■ Plain-text document sources ■
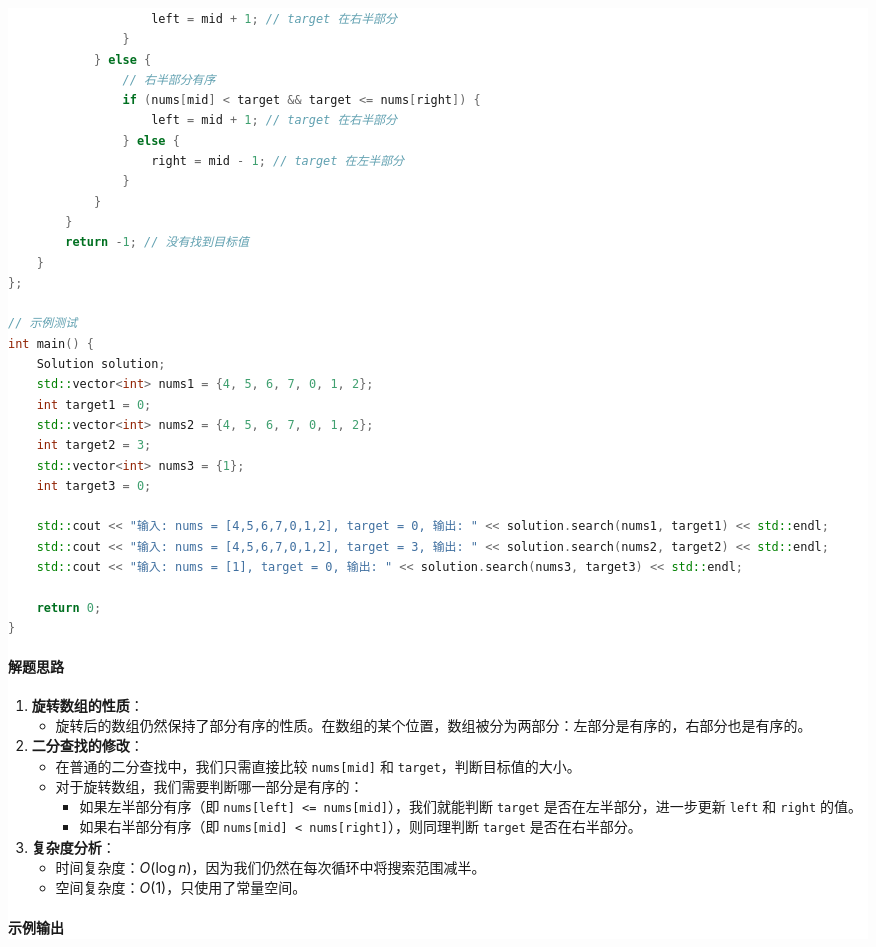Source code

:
 ```cpp
                    left = mid + 1; // target 在右半部分
                }
            } else {
                // 右半部分有序
                if (nums[mid] < target && target <= nums[right]) {
                    left = mid + 1; // target 在右半部分
                } else {
                    right = mid - 1; // target 在左半部分
                }
            }
        }
        return -1; // 没有找到目标值
    }
};

// 示例测试
int main() {
    Solution solution;
    std::vector<int> nums1 = {4, 5, 6, 7, 0, 1, 2};
    int target1 = 0;
    std::vector<int> nums2 = {4, 5, 6, 7, 0, 1, 2};
    int target2 = 3;
    std::vector<int> nums3 = {1};
    int target3 = 0;

    std::cout << "输入: nums = [4,5,6,7,0,1,2], target = 0, 输出: " << solution.search(nums1, target1) << std::endl;
    std::cout << "输入: nums = [4,5,6,7,0,1,2], target = 3, 输出: " << solution.search(nums2, target2) << std::endl;
    std::cout << "输入: nums = [1], target = 0, 输出: " << solution.search(nums3, target3) << std::endl;

    return 0;
}
```

#### 解题思路

1. **旋转数组的性质**：
   - 旋转后的数组仍然保持了部分有序的性质。在数组的某个位置，数组被分为两部分：左部分是有序的，右部分也是有序的。
2. **二分查找的修改**：
   - 在普通的二分查找中，我们只需直接比较 `nums[mid]` 和 `target`，判断目标值的大小。
   - 对于旋转数组，我们需要判断哪一部分是有序的：
     - 如果左半部分有序（即 `nums[left] <= nums[mid]`），我们就能判断 `target` 是否在左半部分，进一步更新 `left` 和 `right` 的值。
     - 如果右半部分有序（即 `nums[mid] < nums[right]`），则同理判断 `target` 是否在右半部分。
3. **复杂度分析**：
   - 时间复杂度：$O(\log n)$，因为我们仍然在每次循环中将搜索范围减半。
   - 空间复杂度：$O(1)$，只使用了常量空间。

#### 示例输出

■ Exercise ■
Quote every record above exactly, leaving out the pictures.

■ Response area ■
Source code

:
 ```cpp
                    left = mid + 1; // target 在右半部分
                }
            } else {
                // 右半部分有序
                if (nums[mid] < target && target <= nums[right]) {
                    left = mid + 1; // target 在右半部分
                } else {
                    right = mid - 1; // target 在左半部分
                }
            }
        }
        return -1; // 没有找到目标值
    }
};

// 示例测试
int main() {
    Solution solution;
    std::vector<int> nums1 = {4, 5, 6, 7, 0, 1, 2};
    int target1 = 0;
    std::vector<int> nums2 = {4, 5, 6, 7, 0, 1, 2};
    int target2 = 3;
    std::vector<int> nums3 = {1};
    int target3 = 0;

    std::cout << "输入: nums = [4,5,6,7,0,1,2], target = 0, 输出: " << solution.search(nums1, target1) << std::endl;
    std::cout << "输入: nums = [4,5,6,7,0,1,2], target = 3, 输出: " << solution.search(nums2, target2) << std::endl;
    std::cout << "输入: nums = [1], target = 0, 输出: " << solution.search(nums3, target3) << std::endl;

    return 0;
}
```

#### 解题思路

1. **旋转数组的性质**：
   - 旋转后的数组仍然保持了部分有序的性质。在数组的某个位置，数组被分为两部分：左部分是有序的，右部分也是有序的。
2. **二分查找的修改**：
   - 在普通的二分查找中，我们只需直接比较 `nums[mid]` 和 `target`，判断目标值的大小。
   - 对于旋转数组，我们需要判断哪一部分是有序的：
     - 如果左半部分有序（即 `nums[left] <= nums[mid]`），我们就能判断 `target` 是否在左半部分，进一步更新 `left` 和 `right` 的值。
     - 如果右半部分有序（即 `nums[mid] < nums[right]`），则同理判断 `target` 是否在右半部分。
3. **复杂度分析**：
   - 时间复杂度：$O(\log n)$，因为我们仍然在每次循环中将搜索范围减半。
   - 空间复杂度：$O(1)$，只使用了常量空间。

#### 示例输出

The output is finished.